§ **Goal of the exercise**:
Bring together every line in the data that includes "Last".

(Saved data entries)
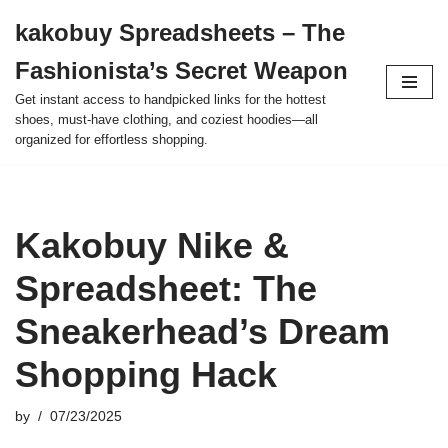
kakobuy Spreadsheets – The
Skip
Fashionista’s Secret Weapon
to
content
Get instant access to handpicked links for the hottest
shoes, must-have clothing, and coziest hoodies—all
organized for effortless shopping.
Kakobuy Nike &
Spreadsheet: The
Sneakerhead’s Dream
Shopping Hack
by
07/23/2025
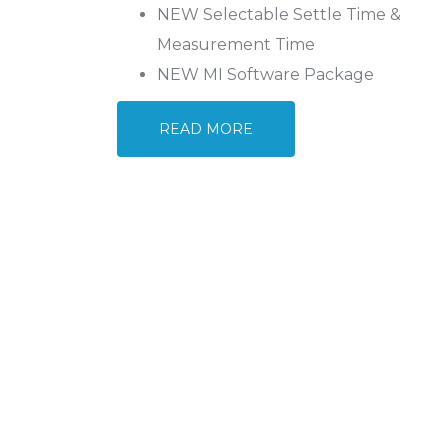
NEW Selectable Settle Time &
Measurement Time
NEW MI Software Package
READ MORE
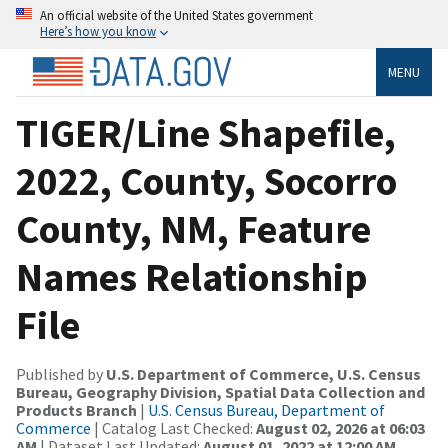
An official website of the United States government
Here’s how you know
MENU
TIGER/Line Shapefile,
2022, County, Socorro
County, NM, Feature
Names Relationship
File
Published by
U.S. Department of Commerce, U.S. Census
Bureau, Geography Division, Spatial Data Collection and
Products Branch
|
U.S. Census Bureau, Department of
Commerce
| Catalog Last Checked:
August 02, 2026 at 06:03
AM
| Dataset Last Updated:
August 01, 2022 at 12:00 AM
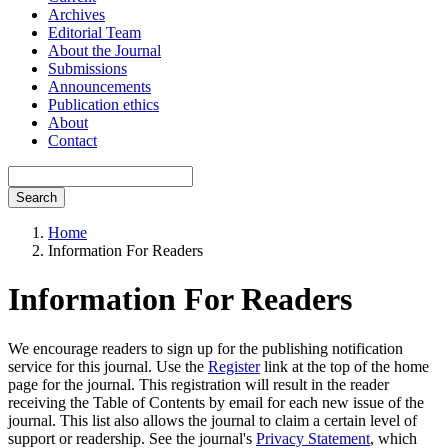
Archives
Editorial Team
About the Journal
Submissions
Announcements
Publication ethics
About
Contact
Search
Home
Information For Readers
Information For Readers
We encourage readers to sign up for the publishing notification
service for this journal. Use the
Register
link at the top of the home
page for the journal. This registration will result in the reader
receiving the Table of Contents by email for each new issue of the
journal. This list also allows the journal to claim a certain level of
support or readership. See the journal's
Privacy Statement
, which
==
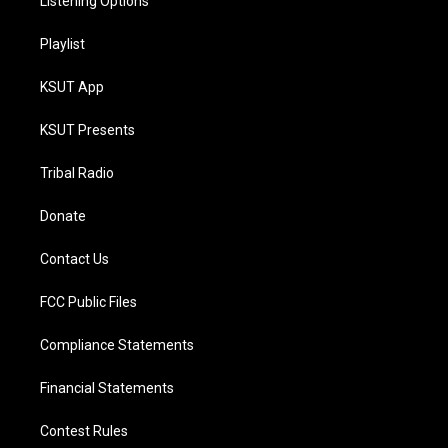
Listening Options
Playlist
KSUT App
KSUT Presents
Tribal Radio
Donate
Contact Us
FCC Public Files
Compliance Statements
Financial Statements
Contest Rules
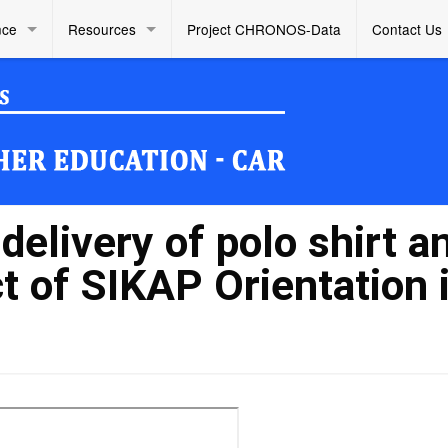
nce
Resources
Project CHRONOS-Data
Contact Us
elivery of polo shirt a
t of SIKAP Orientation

§ **Result**:
| Catalog Last Checked:
| Dataset Last Updated:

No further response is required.